第一调整位宽循环确定模块,根据所述调整后的量化误差和所述第一误差阈值继续增加所述对应的调整位宽,直至所述调整后的量化误差小于或等于所述第一误差阈值。
在一种可能的实现方式中,所述调整位宽确定模块,包括:
第二调整位宽确定子模块,当所述量化误差小于第二误差阈值时,增加所述对应的数据位宽,得到所述对应调整位宽,所述第二误差阈值小于所述第一误差阈值。
在一种可能的实现方式中,所述装置还包括:第二调整后量化误差模块,根据所述调整位宽和所述待量化数据计算所述待量化数据调整后的量化误差;第二调整位宽循环确定模块,根据所述调整后的量化误差和所述第二误差阈值继续减少所述调整位宽,直至根据调整位宽和所述待量化数据计算得到的调整后的量化误差大于或等于所述第二误差阈值。
在一种可能的实现方式中,在所述神经网络运算的微调阶段和/或训练阶段,所述装置还包括:
第一数据变动幅度确定模块,获取当前迭代以及历史迭代中待量化数据的数据变动幅度,所述历史迭代为所述当前迭代之前的迭代;
目标迭代间隔确定模块,根据所述待量化数据的数据变动幅度,确定所述待量化数据对应的目标迭代间隔,以使所述待量化层根据所述目标迭代间隔更新所述待量化数据的量化参数,所述目标迭代间隔包括至少一次迭代。
在一种可能的实现方式中,所述装置还包括:
第一目标迭代间隔应用模块,根据所述待量化数据在所述当前迭代的数据位宽,确定所述待量化数据在所述目标迭代间隔内的迭代对应的数据位宽,以使所述神经网络根据所述待量化数据在所述目标迭代间隔内的迭代对应的数据位宽,确定量化参数。
在一种可能的实现方式中,所述装置还包括:
第二目标迭代间隔应用模块,根据所述待量化数据在所述当前迭代对应的点位置,确定所述待量化数据在所述目标迭代间隔内的迭代对应的点位置,所述点位置包括第一类点位置和/或第二类点位置。

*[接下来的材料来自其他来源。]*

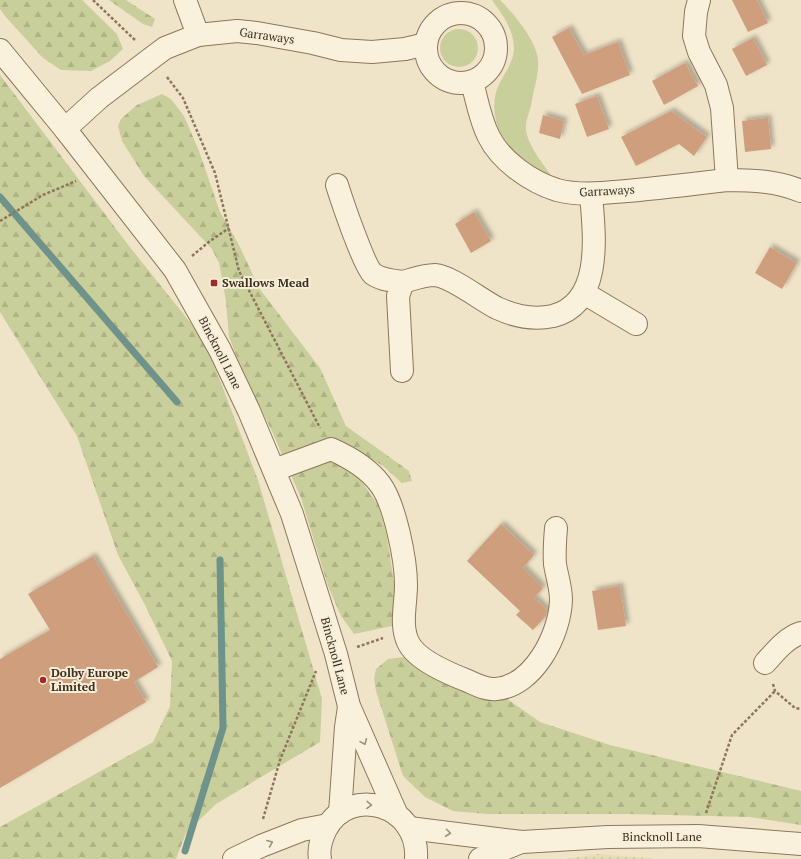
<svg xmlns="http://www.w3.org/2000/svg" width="801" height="859" font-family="'PT Serif',serif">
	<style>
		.farmland { fill: url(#farmland-dots) }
		.green { fill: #c9cf9b }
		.forest { fill: url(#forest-firs) }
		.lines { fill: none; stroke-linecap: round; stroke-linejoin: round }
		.stream { stroke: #6f938a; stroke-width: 7 }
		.building { fill: #cf9f7d; filter: url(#shadow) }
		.minor-casing { stroke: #8d765c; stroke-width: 24 }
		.path { stroke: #8d765c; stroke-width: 2.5; stroke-dasharray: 3 2; stroke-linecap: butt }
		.minor { stroke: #faf1dc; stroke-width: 22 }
		.oneway { stroke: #9c907e }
		.poi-dot { fill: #9e2a2b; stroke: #f7eed8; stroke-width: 1.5 }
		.labels { text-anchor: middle; stroke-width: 4; stroke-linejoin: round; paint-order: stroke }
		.street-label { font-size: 12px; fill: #3d2e20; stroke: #f7eed8 }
		.poi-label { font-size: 12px; font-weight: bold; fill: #3d2e20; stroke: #f7eed8; text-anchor: start }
	</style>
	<defs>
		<pattern id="farmland-dots" width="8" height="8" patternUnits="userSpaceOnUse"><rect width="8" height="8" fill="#e6deb5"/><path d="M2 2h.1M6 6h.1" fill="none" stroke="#c6bf9b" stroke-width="1.8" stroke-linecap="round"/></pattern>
		<pattern id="forest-firs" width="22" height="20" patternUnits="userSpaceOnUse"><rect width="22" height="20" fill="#c9cf9b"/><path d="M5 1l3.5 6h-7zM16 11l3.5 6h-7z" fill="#aeb285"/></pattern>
		<filter id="shadow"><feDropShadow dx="3.5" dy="-3.5" stdDeviation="2" flood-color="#0004"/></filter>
	</defs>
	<rect width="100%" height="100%" fill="#f0e4c8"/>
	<!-- farmland -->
	<path class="farmland" d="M598,854L660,859H565Z"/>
	<!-- green -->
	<g class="green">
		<path d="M492,0H500C513,13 538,42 538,61C539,75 534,87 532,100C531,110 525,120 526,130C528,146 545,167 555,180C543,173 529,167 518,158C499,142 489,112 497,89C502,76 513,64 514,50C514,29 503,16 492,0Z"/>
		<circle cx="459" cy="48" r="19"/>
	</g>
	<!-- forest -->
	<g class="forest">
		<path d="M0,0H82L117,34L123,49L110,61L91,71L61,70L43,58L5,16L0,9Z"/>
		<path d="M109,0H126L155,19L152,27L143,24Z"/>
		<path d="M0,75L129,246L205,341L258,480L322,699L320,742L216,804L186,833L176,859H0V827L153,742L170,706L172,661L145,605L118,555L77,436L0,312Z"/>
		<path d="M162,94L171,99L184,116L199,151L220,212L239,245L259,288L320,368L346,426L409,471L412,481L402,483L383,466L373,460L367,462L360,479L378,505L386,531L394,582L403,617L397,625L354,634L341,616L328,586L301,498L271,429L245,378L229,337L226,301L219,263L212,249L144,176L122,141L118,126L121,119L137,105Z"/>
		<path d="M404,657L422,664L445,684L506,698L540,722L610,745L801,791V825L750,817L627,814H487L453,811L425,797L403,776L376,691L374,679L376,669L388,659Z"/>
	</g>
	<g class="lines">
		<!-- stream -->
		<g class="stream">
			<path d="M0,197L177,402"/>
			<path d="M185,851L223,728L220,560"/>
		</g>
	</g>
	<!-- building -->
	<g class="building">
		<path d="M732,0H757L768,23L748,32Z"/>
		<path d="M569,28L584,55L618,42L630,75L582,94L552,37Z"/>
		<path d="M753,38L767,65L746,76L732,49Z"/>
		<path d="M685,63L698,86L664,105L652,81Z"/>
		<path d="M597,96L609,129L587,137L575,104Z"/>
		<path d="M671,111L707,137L694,156L679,144L636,166L621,137Z"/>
		<path d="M543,115L564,121L560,139L539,133Z"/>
		<path d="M768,118L771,149L745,152L742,121Z"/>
		<path d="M474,212L491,241L471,253L455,224Z"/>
		<path d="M770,247L797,263L782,289L755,273Z"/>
		<path d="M501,524L534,555L523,568L543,588L534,598L547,610L546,616L533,630L516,615L520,611L467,561Z"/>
		<path d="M93,556L158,667L134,682L146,702L0,788V659L50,630L28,594Z"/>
		<path d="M620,586L626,626L598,630L592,591Z"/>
	</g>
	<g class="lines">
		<!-- minor casing -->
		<g class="minor-casing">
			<g id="minor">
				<path d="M185,0L198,35"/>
				<path d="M699,0L696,12L694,36L699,52L716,85L722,108L727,180"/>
				<circle cx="461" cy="48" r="35"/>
				<path d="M0,50L65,129L175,270L220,350L249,411L292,514L336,654L349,706L397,815"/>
				<path d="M472,82C477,100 480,120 489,137C501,161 531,182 557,190C580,196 604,193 627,191C660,188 694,184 727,180C753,180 777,181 801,191"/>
				<path d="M65,129L99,98L153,57L165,48L198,35L237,31L257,33L313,43L341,50L372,52L405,49L426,44"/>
				<path d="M337,185C342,201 364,266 373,274C382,280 393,281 403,282L398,296L402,371"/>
				<path d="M403,282C413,279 424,275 435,275C451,276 481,300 497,308C514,316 534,320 553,316C604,303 594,233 591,194"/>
				<path d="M584,293L636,324"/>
				<path d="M274,470L331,449C349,457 368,468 380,484C395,504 406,560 406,585C406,604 400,625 408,642C416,660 450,674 468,681C477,685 486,690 496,689C534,686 560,634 561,600C561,587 557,577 555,564C554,552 555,541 556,528"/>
				<path d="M765,663C776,651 786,638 801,633"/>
				<path d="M340,813L346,727L349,707"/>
				<path d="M409,828L522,842L608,837L698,836L801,844"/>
				<path d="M234,859L261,846L302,830L328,825"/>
				<path d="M320,859C318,848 321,839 326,829C350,784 420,805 416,859"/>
				<path d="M480,859L521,842"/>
			</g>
		</g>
		<!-- path -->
		<g class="path">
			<path d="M93,0L136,41"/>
			<path d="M167,77L183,98L215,173L239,271L320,428"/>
			<path d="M0,221L43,195L76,181"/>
			<path d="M192,256L210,241L229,228"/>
			<path d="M357,647L383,638"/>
			<path d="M773,684L775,691L795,708L801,709"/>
			<path d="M706,813L732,735L775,691"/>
			<path d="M263,819L280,760L316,671"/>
		</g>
		<!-- minor -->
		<use href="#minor" class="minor"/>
	</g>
	<!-- one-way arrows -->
	<defs><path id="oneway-chevron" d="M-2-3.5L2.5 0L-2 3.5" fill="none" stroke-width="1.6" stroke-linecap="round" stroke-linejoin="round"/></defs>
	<g class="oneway">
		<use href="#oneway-chevron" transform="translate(364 742) rotate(66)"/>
		<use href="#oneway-chevron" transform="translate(369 805) rotate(2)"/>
		<use href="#oneway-chevron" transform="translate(448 833) rotate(7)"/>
		<use href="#oneway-chevron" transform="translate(270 843) rotate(-22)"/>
	</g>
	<!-- markers -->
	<g class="poi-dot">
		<rect x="210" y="279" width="8" height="8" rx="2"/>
		<circle cx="43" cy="680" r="4"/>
	</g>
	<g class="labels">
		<!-- street labels -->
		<g class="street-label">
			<text transform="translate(267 36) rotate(8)" y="4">Garraways</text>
			<text transform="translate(607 191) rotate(-3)" y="4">Garraways</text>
			<text transform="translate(220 353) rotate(63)" y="4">Bincknoll Lane</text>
			<text transform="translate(335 656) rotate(75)" y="4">Bincknoll Lane</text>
			<text x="662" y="841">Bincknoll Lane</text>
		</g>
		<!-- poi labels -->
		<g class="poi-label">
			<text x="222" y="287">Swallows Mead</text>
			<text x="51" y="677">Dolby Europe<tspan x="51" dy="14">Limited</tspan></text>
		</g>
	</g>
</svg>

在一种可能的实现方式中,所述第一数据变动幅度确定模块,包括:
滑动平均值计算子模块,根据待量化数据在当前迭代的点位置,和根据历史迭代间隔确定的与所述当前迭代对应的历史迭代的点位置,计算待量化数据对应各迭代间隔的点位置的滑动平均值,所述点位置包括第一类点位置和/或第二类点位置;
第一数据变动幅度确定子模块,根据所述待量化数据在当前迭代的点位置的第一滑动平均值,以及在上一迭代间隔对应迭代的点位置的第二滑动平均值,得到第一数据变动幅度;
其中,所述目标迭代间隔确定模块,包括:
第一目标迭代间隔确定子模块,根据所述第一数据变动幅度,确定所述待量化数据对应的目标迭代间隔,以使所述神经网络根据所述目标迭代间隔更新所述待量化数据的量化参数。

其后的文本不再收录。